'''

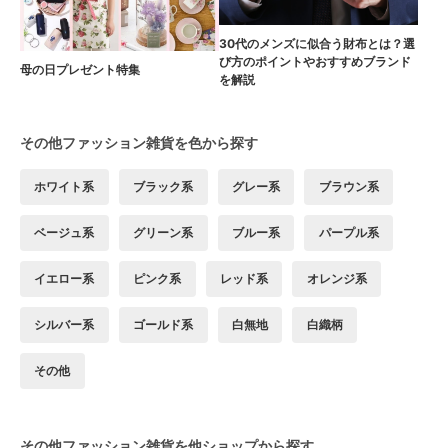
30代のメンズに似合う財布とは？選
び方のポイントやおすすめブランド
母の日プレゼント特集
を解説
その他ファッション雑貨を色から探す
ホワイト系
ブラック系
グレー系
ブラウン系
ベージュ系
グリーン系
ブルー系
パープル系
イエロー系
ピンク系
レッド系
オレンジ系
シルバー系
ゴールド系
白無地
白織柄
その他
その他ファッション雑貨を他ショップから探す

'''

*PROBLEM TO SOLVE*: Here the records must be restated exactly, minus any images.

*WRITTEN REPLY*:
30代のメンズに似合う財布とは？選
び方のポイントやおすすめブランド
母の日プレゼント特集
を解説
その他ファッション雑貨を色から探す
ホワイト系
ブラック系
グレー系
ブラウン系
ベージュ系
グリーン系
ブルー系
パープル系
イエロー系
ピンク系
レッド系
オレンジ系
シルバー系
ゴールド系
白無地
白織柄
その他
その他ファッション雑貨を他ショップから探す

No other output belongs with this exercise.